Niederösterreich: Kaum Hilfe für Eltern von „Schreibabys“

Niederösterreich: Kaum Hilfe für Eltern von „Schreibabys“
Exzessiv schreiende Säuglinge sorgen für enorme Belastung der Eltern und nicht selten zu Gewalt an den Babys. Wer aber im Akutfall Unterstützung braucht, findet sehr wenige Angebote.

Es war Ende Februar, als Ärzte im Landesklinikum Wiener Neustadt Alarm schlugen. Ein Säugling wurde wegen schwerer Kopfverletzungen behandelt. Der schreckliche Verdacht: Schütteltrauma.

Fälle wie jener schockieren, sind jedoch keine Einzelfälle. Von 100.000 Säuglingen sind laut Statistik 21 bis 35 von einem Schütteltrauma betroffen. Oft sind es sogenannte „Schreibabys“, die zu massiver Überforderung und in manchen Fällen zu gewalttätigen Affekthandlungen wie Schütteln führen.

„Jeder, wirklich jeder, kann in diese Überforderung kommen“, erklärt Kinderarzt Christoph Wolfram. Ausreichend Unterstützung für Betroffene gibt es in Niederösterreich nicht.

Das hat auch Elisabeth K. aus dem Weinviertel erlebt. Ihr erster Sohn hat geschrien. Und geschrien. Mehr als sieben Stunden pro Tag, die Nächte durch. Ein Jahr und drei Monate lang. „Ich bin selber Ärztin und weiß, dass man Babys nicht schütteln darf. Aber auch ich hatte das Bedürfnis“, sagt sie heute.

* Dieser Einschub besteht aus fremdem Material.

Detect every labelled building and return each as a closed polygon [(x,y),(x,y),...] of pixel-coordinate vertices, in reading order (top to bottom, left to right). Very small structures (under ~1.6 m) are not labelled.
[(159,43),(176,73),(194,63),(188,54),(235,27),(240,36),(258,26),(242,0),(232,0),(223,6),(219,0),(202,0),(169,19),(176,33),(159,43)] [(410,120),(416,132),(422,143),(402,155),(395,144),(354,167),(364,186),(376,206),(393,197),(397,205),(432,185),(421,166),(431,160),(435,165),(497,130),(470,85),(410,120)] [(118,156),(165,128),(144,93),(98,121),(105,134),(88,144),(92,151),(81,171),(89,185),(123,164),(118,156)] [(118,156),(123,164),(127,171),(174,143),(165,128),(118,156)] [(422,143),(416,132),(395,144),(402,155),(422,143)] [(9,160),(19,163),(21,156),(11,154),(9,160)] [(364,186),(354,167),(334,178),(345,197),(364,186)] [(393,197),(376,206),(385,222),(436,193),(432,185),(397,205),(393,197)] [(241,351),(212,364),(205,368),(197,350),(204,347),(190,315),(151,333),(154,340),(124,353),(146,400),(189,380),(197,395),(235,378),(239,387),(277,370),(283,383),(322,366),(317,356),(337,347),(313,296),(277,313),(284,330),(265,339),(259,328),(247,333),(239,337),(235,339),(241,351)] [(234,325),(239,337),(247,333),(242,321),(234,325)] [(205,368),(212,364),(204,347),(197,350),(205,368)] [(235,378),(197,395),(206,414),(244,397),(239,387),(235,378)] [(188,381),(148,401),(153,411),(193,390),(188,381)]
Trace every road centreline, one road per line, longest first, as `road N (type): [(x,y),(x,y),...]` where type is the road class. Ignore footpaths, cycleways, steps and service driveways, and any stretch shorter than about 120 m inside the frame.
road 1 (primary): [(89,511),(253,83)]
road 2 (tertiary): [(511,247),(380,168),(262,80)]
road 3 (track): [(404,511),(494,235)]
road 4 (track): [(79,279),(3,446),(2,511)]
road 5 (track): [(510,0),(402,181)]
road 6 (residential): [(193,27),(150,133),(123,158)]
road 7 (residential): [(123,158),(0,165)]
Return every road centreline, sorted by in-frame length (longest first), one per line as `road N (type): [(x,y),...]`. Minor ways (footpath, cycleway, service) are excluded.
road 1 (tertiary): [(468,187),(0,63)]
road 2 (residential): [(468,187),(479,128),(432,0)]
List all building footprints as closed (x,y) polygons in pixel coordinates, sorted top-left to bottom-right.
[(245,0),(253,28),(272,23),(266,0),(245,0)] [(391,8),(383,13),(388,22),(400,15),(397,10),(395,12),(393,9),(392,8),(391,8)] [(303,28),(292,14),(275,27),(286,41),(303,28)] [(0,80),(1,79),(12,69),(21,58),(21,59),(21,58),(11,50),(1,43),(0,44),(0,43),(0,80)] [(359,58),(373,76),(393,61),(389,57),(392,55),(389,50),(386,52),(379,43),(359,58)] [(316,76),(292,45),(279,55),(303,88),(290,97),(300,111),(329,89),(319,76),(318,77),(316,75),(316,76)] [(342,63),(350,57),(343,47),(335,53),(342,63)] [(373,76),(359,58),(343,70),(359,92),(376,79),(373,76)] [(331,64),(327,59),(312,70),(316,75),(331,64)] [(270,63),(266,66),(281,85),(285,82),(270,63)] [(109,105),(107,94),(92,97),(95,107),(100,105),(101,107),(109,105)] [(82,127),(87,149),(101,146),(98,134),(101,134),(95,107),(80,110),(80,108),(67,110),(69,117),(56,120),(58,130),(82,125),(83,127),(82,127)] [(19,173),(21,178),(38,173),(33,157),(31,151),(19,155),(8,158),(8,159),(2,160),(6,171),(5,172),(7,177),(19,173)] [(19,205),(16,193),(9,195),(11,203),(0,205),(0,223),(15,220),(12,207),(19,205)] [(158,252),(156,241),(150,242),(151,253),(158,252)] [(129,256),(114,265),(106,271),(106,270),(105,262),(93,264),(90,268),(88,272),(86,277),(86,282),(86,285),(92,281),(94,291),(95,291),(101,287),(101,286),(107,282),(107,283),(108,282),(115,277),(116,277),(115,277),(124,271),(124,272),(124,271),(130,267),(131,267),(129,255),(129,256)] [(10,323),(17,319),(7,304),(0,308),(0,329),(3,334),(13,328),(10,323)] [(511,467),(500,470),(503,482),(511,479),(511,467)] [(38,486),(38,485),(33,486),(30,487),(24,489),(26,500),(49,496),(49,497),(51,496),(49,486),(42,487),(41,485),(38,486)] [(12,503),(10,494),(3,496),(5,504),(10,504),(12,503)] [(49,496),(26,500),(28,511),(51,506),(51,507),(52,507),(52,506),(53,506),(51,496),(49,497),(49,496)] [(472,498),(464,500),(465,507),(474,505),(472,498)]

„Nicht schlafen, nur schreien. Das ist das Schlimmste für die Eltern“, weiß Psychotherapeutin Edith Huebmer. Die Expertin war bis zu ihrer Pensionierung Leiterin der Schreiambulanz am Landesklinikum Mödling. Die gibt es in der Form nicht mehr. Ein Manko, das Betroffene ratlos zurücklässt. Zwar gibt es laut Landesgesundheitsagentur an den Landeskliniken Baden-Mödling, Scheibbs und Tulln spezielle Anlaufstellen, das weiß aber kaum jemand.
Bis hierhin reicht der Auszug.